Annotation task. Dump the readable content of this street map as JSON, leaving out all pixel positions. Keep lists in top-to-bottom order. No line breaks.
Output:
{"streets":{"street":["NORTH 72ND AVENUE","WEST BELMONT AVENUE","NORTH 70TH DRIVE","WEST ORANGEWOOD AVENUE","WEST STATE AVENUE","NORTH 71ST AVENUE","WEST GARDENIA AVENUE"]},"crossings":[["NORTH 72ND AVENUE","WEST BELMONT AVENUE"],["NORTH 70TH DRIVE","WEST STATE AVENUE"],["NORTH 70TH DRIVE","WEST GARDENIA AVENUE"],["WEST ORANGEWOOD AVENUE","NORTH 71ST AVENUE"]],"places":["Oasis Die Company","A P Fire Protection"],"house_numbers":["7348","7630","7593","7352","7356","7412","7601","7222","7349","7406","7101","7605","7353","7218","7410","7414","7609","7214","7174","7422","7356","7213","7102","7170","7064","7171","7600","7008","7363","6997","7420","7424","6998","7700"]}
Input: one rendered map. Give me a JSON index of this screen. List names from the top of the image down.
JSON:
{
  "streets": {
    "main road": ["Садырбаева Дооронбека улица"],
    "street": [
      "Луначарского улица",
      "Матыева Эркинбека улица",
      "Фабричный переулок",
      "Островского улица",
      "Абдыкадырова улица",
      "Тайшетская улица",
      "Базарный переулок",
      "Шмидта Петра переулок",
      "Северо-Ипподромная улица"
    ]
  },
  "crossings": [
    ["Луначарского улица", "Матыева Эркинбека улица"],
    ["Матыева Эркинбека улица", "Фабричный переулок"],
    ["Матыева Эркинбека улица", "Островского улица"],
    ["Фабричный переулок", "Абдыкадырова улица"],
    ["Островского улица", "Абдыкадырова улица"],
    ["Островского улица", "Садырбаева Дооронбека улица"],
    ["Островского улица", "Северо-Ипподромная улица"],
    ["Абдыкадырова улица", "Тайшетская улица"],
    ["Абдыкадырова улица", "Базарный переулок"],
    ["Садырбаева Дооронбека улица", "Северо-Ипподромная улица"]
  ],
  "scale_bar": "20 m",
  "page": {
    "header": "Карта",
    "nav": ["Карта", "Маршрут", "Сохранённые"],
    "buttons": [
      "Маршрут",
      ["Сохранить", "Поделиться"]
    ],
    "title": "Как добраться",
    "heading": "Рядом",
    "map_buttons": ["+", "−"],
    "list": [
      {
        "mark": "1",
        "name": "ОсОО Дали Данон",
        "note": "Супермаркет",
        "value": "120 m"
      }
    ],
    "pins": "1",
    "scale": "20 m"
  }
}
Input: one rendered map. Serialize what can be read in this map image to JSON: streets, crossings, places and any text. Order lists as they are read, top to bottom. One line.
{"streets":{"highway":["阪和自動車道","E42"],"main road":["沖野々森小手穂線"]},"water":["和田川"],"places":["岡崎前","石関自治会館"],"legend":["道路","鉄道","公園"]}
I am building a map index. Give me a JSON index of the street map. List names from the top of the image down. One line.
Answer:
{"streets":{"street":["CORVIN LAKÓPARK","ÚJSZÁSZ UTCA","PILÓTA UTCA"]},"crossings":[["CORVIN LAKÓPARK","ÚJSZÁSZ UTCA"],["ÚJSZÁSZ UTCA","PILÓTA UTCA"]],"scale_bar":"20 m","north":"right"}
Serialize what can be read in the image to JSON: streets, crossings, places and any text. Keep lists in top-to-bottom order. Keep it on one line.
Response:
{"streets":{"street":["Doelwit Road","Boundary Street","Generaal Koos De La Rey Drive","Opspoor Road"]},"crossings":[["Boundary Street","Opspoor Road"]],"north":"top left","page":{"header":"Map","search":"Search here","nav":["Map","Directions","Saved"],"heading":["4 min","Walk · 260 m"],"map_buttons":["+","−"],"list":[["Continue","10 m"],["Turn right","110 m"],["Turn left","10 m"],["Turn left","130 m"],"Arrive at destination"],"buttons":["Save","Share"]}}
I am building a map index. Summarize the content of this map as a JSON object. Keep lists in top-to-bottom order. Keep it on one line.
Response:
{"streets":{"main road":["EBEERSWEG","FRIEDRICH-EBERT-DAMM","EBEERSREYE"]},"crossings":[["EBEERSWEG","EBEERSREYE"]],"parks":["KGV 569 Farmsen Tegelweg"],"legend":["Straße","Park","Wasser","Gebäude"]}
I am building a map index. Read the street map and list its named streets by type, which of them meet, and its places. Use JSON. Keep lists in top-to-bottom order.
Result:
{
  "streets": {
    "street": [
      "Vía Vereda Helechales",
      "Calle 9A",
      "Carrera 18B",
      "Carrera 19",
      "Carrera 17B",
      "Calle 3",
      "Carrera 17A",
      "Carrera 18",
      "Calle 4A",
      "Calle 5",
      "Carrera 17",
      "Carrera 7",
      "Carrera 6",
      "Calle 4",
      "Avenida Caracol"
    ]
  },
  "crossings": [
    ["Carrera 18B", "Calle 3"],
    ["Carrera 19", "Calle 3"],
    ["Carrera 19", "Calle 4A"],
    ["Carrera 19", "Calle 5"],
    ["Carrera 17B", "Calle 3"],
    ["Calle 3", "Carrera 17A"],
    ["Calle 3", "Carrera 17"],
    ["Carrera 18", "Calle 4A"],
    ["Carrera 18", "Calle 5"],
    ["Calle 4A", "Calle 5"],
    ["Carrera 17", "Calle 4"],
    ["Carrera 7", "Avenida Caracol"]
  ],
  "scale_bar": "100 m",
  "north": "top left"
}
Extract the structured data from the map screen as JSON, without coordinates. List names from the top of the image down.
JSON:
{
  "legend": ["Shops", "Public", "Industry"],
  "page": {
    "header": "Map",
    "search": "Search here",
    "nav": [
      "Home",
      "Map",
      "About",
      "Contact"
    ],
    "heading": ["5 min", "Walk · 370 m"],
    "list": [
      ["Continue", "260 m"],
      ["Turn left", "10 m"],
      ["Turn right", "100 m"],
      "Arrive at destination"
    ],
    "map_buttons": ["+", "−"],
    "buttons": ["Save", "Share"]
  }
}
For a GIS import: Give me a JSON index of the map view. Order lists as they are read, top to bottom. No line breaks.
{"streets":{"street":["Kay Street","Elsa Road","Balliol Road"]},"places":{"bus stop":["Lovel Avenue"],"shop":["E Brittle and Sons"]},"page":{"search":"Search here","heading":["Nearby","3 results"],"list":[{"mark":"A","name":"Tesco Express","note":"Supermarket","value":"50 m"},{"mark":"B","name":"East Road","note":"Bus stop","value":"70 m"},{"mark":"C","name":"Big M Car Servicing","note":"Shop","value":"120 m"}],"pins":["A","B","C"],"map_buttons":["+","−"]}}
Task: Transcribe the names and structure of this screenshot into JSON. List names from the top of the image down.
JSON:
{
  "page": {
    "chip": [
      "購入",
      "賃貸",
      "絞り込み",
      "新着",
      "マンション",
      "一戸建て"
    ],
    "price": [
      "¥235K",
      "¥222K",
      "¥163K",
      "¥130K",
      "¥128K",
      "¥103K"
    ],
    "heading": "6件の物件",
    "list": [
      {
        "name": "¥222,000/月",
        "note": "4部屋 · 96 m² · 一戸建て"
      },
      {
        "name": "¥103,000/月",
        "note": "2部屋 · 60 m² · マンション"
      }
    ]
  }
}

++++++++++++++++++++

When you reach the end of the data, retype all of it exactly.

Annotation task. Dump the readable content of this street map as JSON, leaving out all pixel positions. Keep lists in top-to-bottom order. No line breaks.
Output:
{"streets":{"street":["NORTH 72ND AVENUE","WEST BELMONT AVENUE","NORTH 70TH DRIVE","WEST ORANGEWOOD AVENUE","WEST STATE AVENUE","NORTH 71ST AVENUE","WEST GARDENIA AVENUE"]},"crossings":[["NORTH 72ND AVENUE","WEST BELMONT AVENUE"],["NORTH 70TH DRIVE","WEST STATE AVENUE"],["NORTH 70TH DRIVE","WEST GARDENIA AVENUE"],["WEST ORANGEWOOD AVENUE","NORTH 71ST AVENUE"]],"places":["Oasis Die Company","A P Fire Protection"],"house_numbers":["7348","7630","7593","7352","7356","7412","7601","7222","7349","7406","7101","7605","7353","7218","7410","7414","7609","7214","7174","7422","7356","7213","7102","7170","7064","7171","7600","7008","7363","6997","7420","7424","6998","7700"]}
Input: one rendered map. Give me a JSON index of this screen. List names from the top of the image down.
JSON:
{
  "streets": {
    "main road": ["Садырбаева Дооронбека улица"],
    "street": [
      "Луначарского улица",
      "Матыева Эркинбека улица",
      "Фабричный переулок",
      "Островского улица",
      "Абдыкадырова улица",
      "Тайшетская улица",
      "Базарный переулок",
      "Шмидта Петра переулок",
      "Северо-Ипподромная улица"
    ]
  },
  "crossings": [
    ["Луначарского улица", "Матыева Эркинбека улица"],
    ["Матыева Эркинбека улица", "Фабричный переулок"],
    ["Матыева Эркинбека улица", "Островского улица"],
    ["Фабричный переулок", "Абдыкадырова улица"],
    ["Островского улица", "Абдыкадырова улица"],
    ["Островского улица", "Садырбаева Дооронбека улица"],
    ["Островского улица", "Северо-Ипподромная улица"],
    ["Абдыкадырова улица", "Тайшетская улица"],
    ["Абдыкадырова улица", "Базарный переулок"],
    ["Садырбаева Дооронбека улица", "Северо-Ипподромная улица"]
  ],
  "scale_bar": "20 m",
  "page": {
    "header": "Карта",
    "nav": ["Карта", "Маршрут", "Сохранённые"],
    "buttons": [
      "Маршрут",
      ["Сохранить", "Поделиться"]
    ],
    "title": "Как добраться",
    "heading": "Рядом",
    "map_buttons": ["+", "−"],
    "list": [
      {
        "mark": "1",
        "name": "ОсОО Дали Данон",
        "note": "Супермаркет",
        "value": "120 m"
      }
    ],
    "pins": "1",
    "scale": "20 m"
  }
}
Input: one rendered map. Serialize what can be read in this map image to JSON: streets, crossings, places and any text. Order lists as they are read, top to bottom. One line.
{"streets":{"highway":["阪和自動車道","E42"],"main road":["沖野々森小手穂線"]},"water":["和田川"],"places":["岡崎前","石関自治会館"],"legend":["道路","鉄道","公園"]}
I am building a map index. Give me a JSON index of the street map. List names from the top of the image down. One line.
Answer:
{"streets":{"street":["CORVIN LAKÓPARK","ÚJSZÁSZ UTCA","PILÓTA UTCA"]},"crossings":[["CORVIN LAKÓPARK","ÚJSZÁSZ UTCA"],["ÚJSZÁSZ UTCA","PILÓTA UTCA"]],"scale_bar":"20 m","north":"right"}
Serialize what can be read in the image to JSON: streets, crossings, places and any text. Keep lists in top-to-bottom order. Keep it on one line.
Response:
{"streets":{"street":["Doelwit Road","Boundary Street","Generaal Koos De La Rey Drive","Opspoor Road"]},"crossings":[["Boundary Street","Opspoor Road"]],"north":"top left","page":{"header":"Map","search":"Search here","nav":["Map","Directions","Saved"],"heading":["4 min","Walk · 260 m"],"map_buttons":["+","−"],"list":[["Continue","10 m"],["Turn right","110 m"],["Turn left","10 m"],["Turn left","130 m"],"Arrive at destination"],"buttons":["Save","Share"]}}
I am building a map index. Summarize the content of this map as a JSON object. Keep lists in top-to-bottom order. Keep it on one line.
Response:
{"streets":{"main road":["EBEERSWEG","FRIEDRICH-EBERT-DAMM","EBEERSREYE"]},"crossings":[["EBEERSWEG","EBEERSREYE"]],"parks":["KGV 569 Farmsen Tegelweg"],"legend":["Straße","Park","Wasser","Gebäude"]}
I am building a map index. Read the street map and list its named streets by type, which of them meet, and its places. Use JSON. Keep lists in top-to-bottom order.
Result:
{
  "streets": {
    "street": [
      "Vía Vereda Helechales",
      "Calle 9A",
      "Carrera 18B",
      "Carrera 19",
      "Carrera 17B",
      "Calle 3",
      "Carrera 17A",
      "Carrera 18",
      "Calle 4A",
      "Calle 5",
      "Carrera 17",
      "Carrera 7",
      "Carrera 6",
      "Calle 4",
      "Avenida Caracol"
    ]
  },
  "crossings": [
    ["Carrera 18B", "Calle 3"],
    ["Carrera 19", "Calle 3"],
    ["Carrera 19", "Calle 4A"],
    ["Carrera 19", "Calle 5"],
    ["Carrera 17B", "Calle 3"],
    ["Calle 3", "Carrera 17A"],
    ["Calle 3", "Carrera 17"],
    ["Carrera 18", "Calle 4A"],
    ["Carrera 18", "Calle 5"],
    ["Calle 4A", "Calle 5"],
    ["Carrera 17", "Calle 4"],
    ["Carrera 7", "Avenida Caracol"]
  ],
  "scale_bar": "100 m",
  "north": "top left"
}
Extract the structured data from the map screen as JSON, without coordinates. List names from the top of the image down.
JSON:
{
  "legend": ["Shops", "Public", "Industry"],
  "page": {
    "header": "Map",
    "search": "Search here",
    "nav": [
      "Home",
      "Map",
      "About",
      "Contact"
    ],
    "heading": ["5 min", "Walk · 370 m"],
    "list": [
      ["Continue", "260 m"],
      ["Turn left", "10 m"],
      ["Turn right", "100 m"],
      "Arrive at destination"
    ],
    "map_buttons": ["+", "−"],
    "buttons": ["Save", "Share"]
  }
}
For a GIS import: Give me a JSON index of the map view. Order lists as they are read, top to bottom. No line breaks.
{"streets":{"street":["Kay Street","Elsa Road","Balliol Road"]},"places":{"bus stop":["Lovel Avenue"],"shop":["E Brittle and Sons"]},"page":{"search":"Search here","heading":["Nearby","3 results"],"list":[{"mark":"A","name":"Tesco Express","note":"Supermarket","value":"50 m"},{"mark":"B","name":"East Road","note":"Bus stop","value":"70 m"},{"mark":"C","name":"Big M Car Servicing","note":"Shop","value":"120 m"}],"pins":["A","B","C"],"map_buttons":["+","−"]}}
Task: Transcribe the names and structure of this screenshot into JSON. List names from the top of the image down.
JSON:
{
  "page": {
    "chip": [
      "購入",
      "賃貸",
      "絞り込み",
      "新着",
      "マンション",
      "一戸建て"
    ],
    "price": [
      "¥235K",
      "¥222K",
      "¥163K",
      "¥130K",
      "¥128K",
      "¥103K"
    ],
    "heading": "6件の物件",
    "list": [
      {
        "name": "¥222,000/月",
        "note": "4部屋 · 96 m² · 一戸建て"
      },
      {
        "name": "¥103,000/月",
        "note": "2部屋 · 60 m² · マンション"
      }
    ]
  }
}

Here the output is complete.